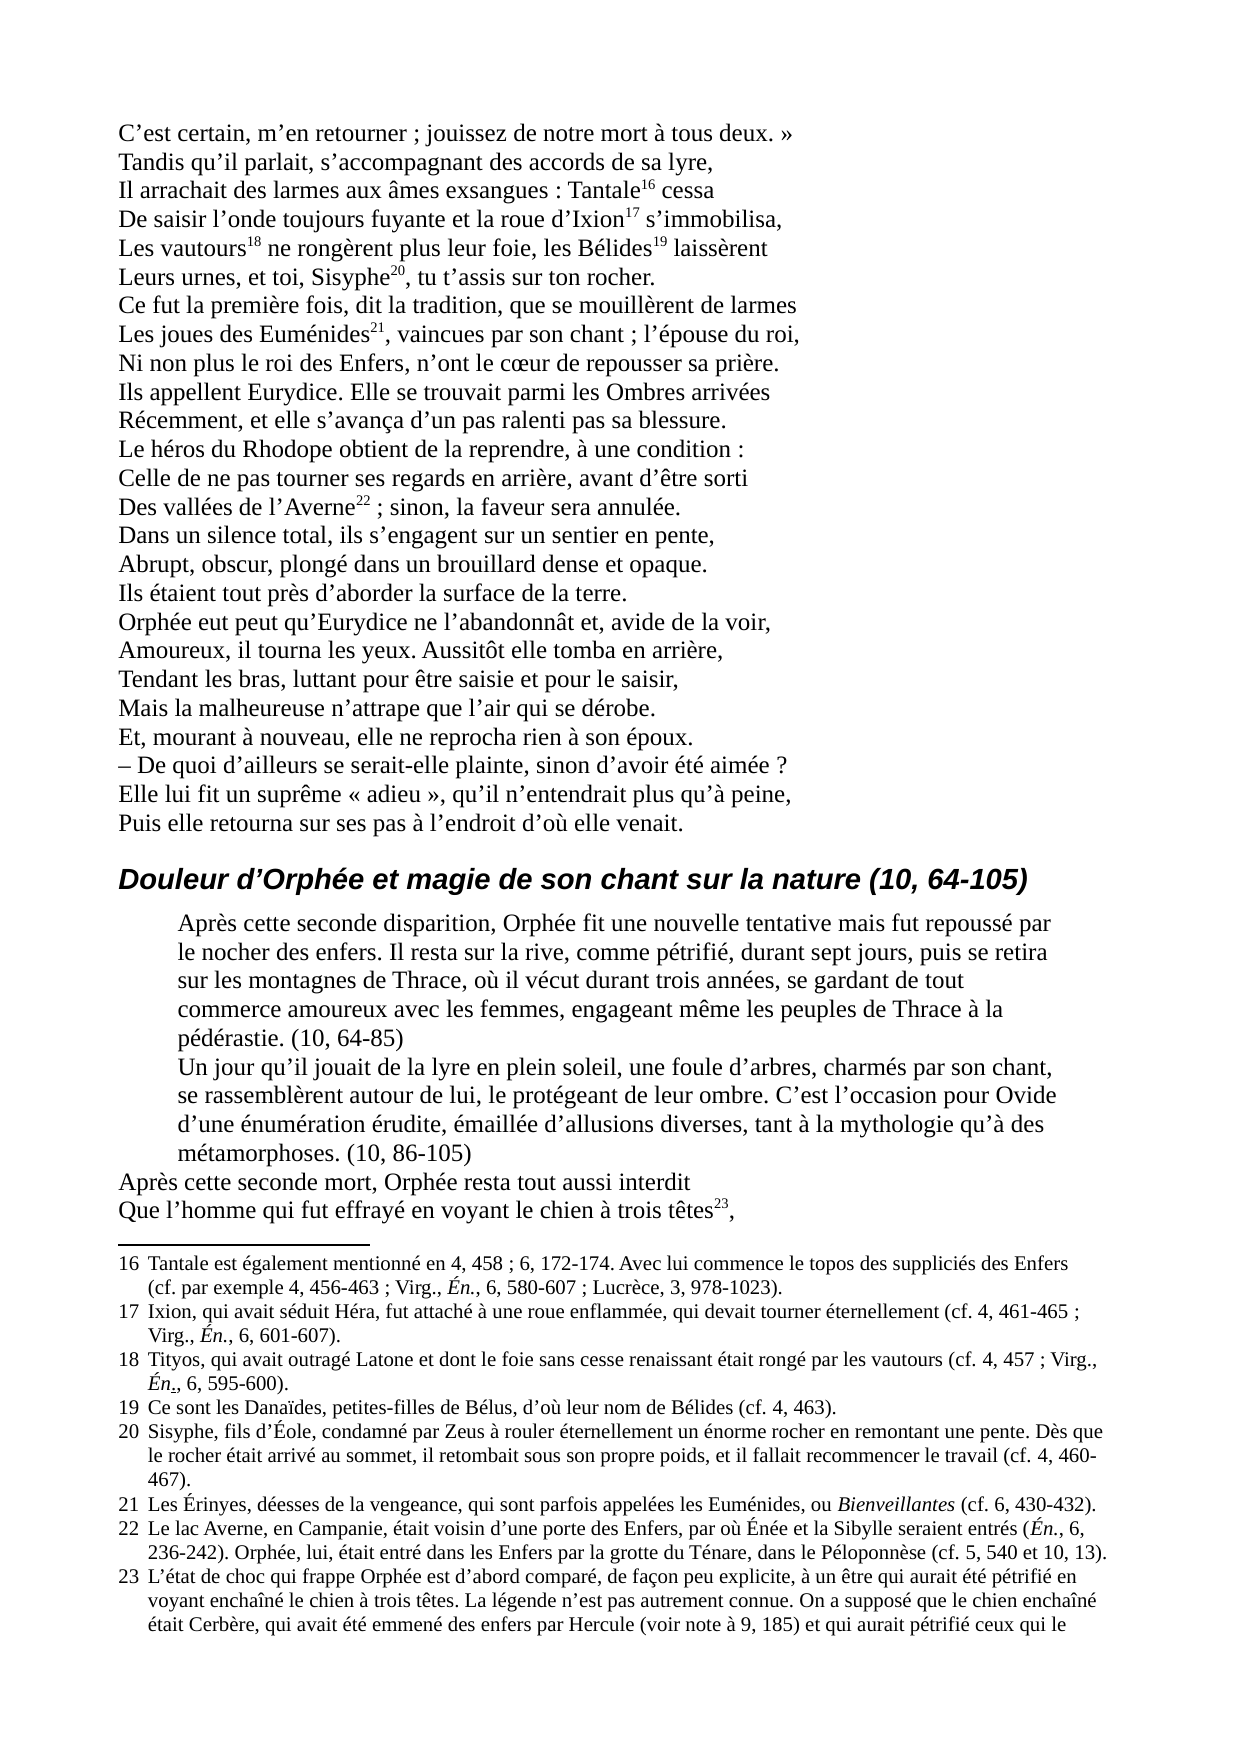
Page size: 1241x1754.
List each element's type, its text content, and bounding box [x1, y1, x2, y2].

text Les vautours ne rongèrent plus leur foie, les Bélides laissèrent [118, 233, 1122, 262]
text Ce fut la première fois, dit la tradition, que se mouillèrent de larmes [118, 291, 1122, 319]
text Il arrachait des larmes aux âmes exsangues : Tantale cessa [118, 176, 1122, 204]
text Des vallées de l’Averne ; sinon, la faveur sera annulée. [118, 492, 1122, 521]
text Tantale est également mentionné en 4, 458 ; 6, 172-174. Avec lui commence le topos des suppliciés des Enfers (cf. par exemple 4, 456-463 ; Virg., Én., 6, 580-607 ; Lucrèce, 3, 978-1023). [118, 1251, 1122, 1299]
text Ni non plus le roi des Enfers, n’ont le cœur de repousser sa prière. [118, 348, 1122, 377]
text Que l’homme qui fut effrayé en voyant le chien à trois têtes, [118, 1195, 1122, 1224]
text Ce sont les Danaïdes, petites-filles de Bélus, d’où leur nom de Bélides (cf. 4, 463). [118, 1395, 1122, 1419]
text Récemment, et elle s’avança d’un pas ralenti pas sa blessure. [118, 406, 1122, 434]
text De saisir l’onde toujours fuyante et la roue d’Ixion s’immobilisa, [118, 204, 1122, 233]
text Leurs urnes, et toi, Sisyphe, tu t’assis sur ton rocher. [118, 262, 1122, 291]
text Puis elle retourna sur ses pas à l’endroit d’où elle venait. [118, 808, 1122, 837]
text Orphée eut peut qu’Eurydice ne l’abandonnât et, avide de la voir, [118, 607, 1122, 636]
text Abrupt, obscur, plongé dans un brouillard dense et opaque. [118, 549, 1122, 578]
text L’état de choc qui frappe Orphée est d’abord comparé, de façon peu explicite, à un être qui aurait été pétrifié en voyant enchaîné le chien à trois têtes. La légende n’est pas autrement connue. On a supposé que le chien enchaîné était Cerbère, qui avait été emmené des enfers par Hercule (voir note à 9, 185) et qui aurait pétrifié ceux qui le [118, 1564, 1122, 1636]
text Les joues des Euménides, vaincues par son chant ; l’épouse du roi, [118, 319, 1122, 348]
text Celle de ne pas tourner ses regards en arrière, avant d’être sorti [118, 463, 1122, 492]
text Après cette seconde disparition, Orphée fit une nouvelle tentative mais fut repoussé par le nocher des enfers. Il resta sur la rive, comme pétrifié, durant sept jours, puis se retira sur les montagnes de Thrace, où il vécut durant trois années, se gardant de tout commerce amoureux avec les femmes, engageant même les peuples de Thrace à la pédérastie. (10, 64-85) [177, 908, 1063, 1052]
subtitle Douleur d’Orphée et magie de son chant sur la nature (10, 64-105) [118, 862, 1122, 895]
text Ils étaient tout près d’aborder la surface de la terre. [118, 578, 1122, 607]
text C’est certain, m’en retourner ; jouissez de notre mort à tous deux. » [118, 118, 1122, 147]
text Ixion, qui avait séduit Héra, fut attaché à une roue enflammée, qui devait tourner éternellement (cf. 4, 461-465 ; Virg., Én., 6, 601-607). [118, 1299, 1122, 1347]
text – De quoi d’ailleurs se serait-elle plainte, sinon d’avoir été aimée ? [118, 751, 1122, 779]
text Mais la malheureuse n’attrape que l’air qui se dérobe. [118, 693, 1122, 722]
text Et, mourant à nouveau, elle ne reprocha rien à son époux. [118, 722, 1122, 751]
text Tendant les bras, luttant pour être saisie et pour le saisir, [118, 664, 1122, 693]
text Tityos, qui avait outragé Latone et dont le foie sans cesse renaissant était rongé par les vautours (cf. 4, 457 ; Virg., Én., 6, 595-600). [118, 1347, 1122, 1395]
text Tandis qu’il parlait, s’accompagnant des accords de sa lyre, [118, 147, 1122, 176]
text Dans un silence total, ils s’engagent sur un sentier en pente, [118, 521, 1122, 549]
text Les Érinyes, déesses de la vengeance, qui sont parfois appelées les Euménides, ou Bienveillantes (cf. 6, 430-432). [118, 1491, 1122, 1516]
text Après cette seconde mort, Orphée resta tout aussi interdit [118, 1167, 1122, 1195]
text Un jour qu’il jouait de la lyre en plein soleil, une foule d’arbres, charmés par son chant, se rassemblèrent autour de lui, le protégeant de leur ombre. C’est l’occasion pour Ovide d’une énumération érudite, émaillée d’allusions diverses, tant à la mythologie qu’à des métamorphoses. (10, 86-105) [177, 1052, 1063, 1167]
text Ils appellent Eurydice. Elle se trouvait parmi les Ombres arrivées [118, 377, 1122, 406]
text Elle lui fit un suprême « adieu », qu’il n’entendrait plus qu’à peine, [118, 779, 1122, 808]
text Le héros du Rhodope obtient de la reprendre, à une condition : [118, 434, 1122, 463]
text Amoureux, il tourna les yeux. Aussitôt elle tomba en arrière, [118, 636, 1122, 664]
text Le lac Averne, en Campanie, était voisin d’une porte des Enfers, par où Énée et la Sibylle seraient entrés (Én., 6, 236-242). Orphée, lui, était entré dans les Enfers par la grotte du Ténare, dans le Péloponnèse (cf. 5, 540 et 10, 13). [118, 1516, 1122, 1564]
text Sisyphe, fils d’Éole, condamné par Zeus à rouler éternellement un énorme rocher en remontant une pente. Dès que le rocher était arrivé au sommet, il retombait sous son propre poids, et il fallait recommencer le travail (cf. 4, 460-467). [118, 1419, 1122, 1491]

[Task to complete]:
Can you reproduce all the rows above, swapping "Orphée" for "Orpheus" everywhere it occurs and changing nothing else, with the pictures left out?

[Completed exercise]:
Page size: 1241x1754.
List each element's type, its text content, and bounding box [x1, y1, x2, y2].

text Les vautours ne rongèrent plus leur foie, les Bélides laissèrent [118, 233, 1122, 262]
text Ce fut la première fois, dit la tradition, que se mouillèrent de larmes [118, 291, 1122, 319]
text Il arrachait des larmes aux âmes exsangues : Tantale cessa [118, 176, 1122, 204]
text Des vallées de l’Averne ; sinon, la faveur sera annulée. [118, 492, 1122, 521]
text Tantale est également mentionné en 4, 458 ; 6, 172-174. Avec lui commence le topos des suppliciés des Enfers (cf. par exemple 4, 456-463 ; Virg., Én., 6, 580-607 ; Lucrèce, 3, 978-1023). [118, 1251, 1122, 1299]
text Ni non plus le roi des Enfers, n’ont le cœur de repousser sa prière. [118, 348, 1122, 377]
text Que l’homme qui fut effrayé en voyant le chien à trois têtes, [118, 1195, 1122, 1224]
text Ce sont les Danaïdes, petites-filles de Bélus, d’où leur nom de Bélides (cf. 4, 463). [118, 1395, 1122, 1419]
text Récemment, et elle s’avança d’un pas ralenti pas sa blessure. [118, 406, 1122, 434]
text De saisir l’onde toujours fuyante et la roue d’Ixion s’immobilisa, [118, 204, 1122, 233]
text Leurs urnes, et toi, Sisyphe, tu t’assis sur ton rocher. [118, 262, 1122, 291]
text Puis elle retourna sur ses pas à l’endroit d’où elle venait. [118, 808, 1122, 837]
text Orpheus eut peut qu’Eurydice ne l’abandonnât et, avide de la voir, [118, 607, 1122, 636]
text Abrupt, obscur, plongé dans un brouillard dense et opaque. [118, 549, 1122, 578]
text L’état de choc qui frappe Orpheus est d’abord comparé, de façon peu explicite, à un être qui aurait été pétrifié en voyant enchaîné le chien à trois têtes. La légende n’est pas autrement connue. On a supposé que le chien enchaîné était Cerbère, qui avait été emmené des enfers par Hercule (voir note à 9, 185) et qui aurait pétrifié ceux qui le [118, 1564, 1122, 1636]
text Les joues des Euménides, vaincues par son chant ; l’épouse du roi, [118, 319, 1122, 348]
text Celle de ne pas tourner ses regards en arrière, avant d’être sorti [118, 463, 1122, 492]
text Après cette seconde disparition, Orpheus fit une nouvelle tentative mais fut repoussé par le nocher des enfers. Il resta sur la rive, comme pétrifié, durant sept jours, puis se retira sur les montagnes de Thrace, où il vécut durant trois années, se gardant de tout commerce amoureux avec les femmes, engageant même les peuples de Thrace à la pédérastie. (10, 64-85) [177, 908, 1063, 1052]
subtitle Douleur d’Orpheus et magie de son chant sur la nature (10, 64-105) [118, 862, 1122, 895]
text Ils étaient tout près d’aborder la surface de la terre. [118, 578, 1122, 607]
text C’est certain, m’en retourner ; jouissez de notre mort à tous deux. » [118, 118, 1122, 147]
text Ixion, qui avait séduit Héra, fut attaché à une roue enflammée, qui devait tourner éternellement (cf. 4, 461-465 ; Virg., Én., 6, 601-607). [118, 1299, 1122, 1347]
text – De quoi d’ailleurs se serait-elle plainte, sinon d’avoir été aimée ? [118, 751, 1122, 779]
text Mais la malheureuse n’attrape que l’air qui se dérobe. [118, 693, 1122, 722]
text Et, mourant à nouveau, elle ne reprocha rien à son époux. [118, 722, 1122, 751]
text Tendant les bras, luttant pour être saisie et pour le saisir, [118, 664, 1122, 693]
text Tityos, qui avait outragé Latone et dont le foie sans cesse renaissant était rongé par les vautours (cf. 4, 457 ; Virg., Én., 6, 595-600). [118, 1347, 1122, 1395]
text Tandis qu’il parlait, s’accompagnant des accords de sa lyre, [118, 147, 1122, 176]
text Dans un silence total, ils s’engagent sur un sentier en pente, [118, 521, 1122, 549]
text Les Érinyes, déesses de la vengeance, qui sont parfois appelées les Euménides, ou Bienveillantes (cf. 6, 430-432). [118, 1491, 1122, 1516]
text Après cette seconde mort, Orpheus resta tout aussi interdit [118, 1167, 1122, 1195]
text Un jour qu’il jouait de la lyre en plein soleil, une foule d’arbres, charmés par son chant, se rassemblèrent autour de lui, le protégeant de leur ombre. C’est l’occasion pour Ovide d’une énumération érudite, émaillée d’allusions diverses, tant à la mythologie qu’à des métamorphoses. (10, 86-105) [177, 1052, 1063, 1167]
text Ils appellent Eurydice. Elle se trouvait parmi les Ombres arrivées [118, 377, 1122, 406]
text Elle lui fit un suprême « adieu », qu’il n’entendrait plus qu’à peine, [118, 779, 1122, 808]
text Le héros du Rhodope obtient de la reprendre, à une condition : [118, 434, 1122, 463]
text Amoureux, il tourna les yeux. Aussitôt elle tomba en arrière, [118, 636, 1122, 664]
text Le lac Averne, en Campanie, était voisin d’une porte des Enfers, par où Énée et la Sibylle seraient entrés (Én., 6, 236-242). Orpheus, lui, était entré dans les Enfers par la grotte du Ténare, dans le Péloponnèse (cf. 5, 540 et 10, 13). [118, 1516, 1122, 1564]
text Sisyphe, fils d’Éole, condamné par Zeus à rouler éternellement un énorme rocher en remontant une pente. Dès que le rocher était arrivé au sommet, il retombait sous son propre poids, et il fallait recommencer le travail (cf. 4, 460-467). [118, 1419, 1122, 1491]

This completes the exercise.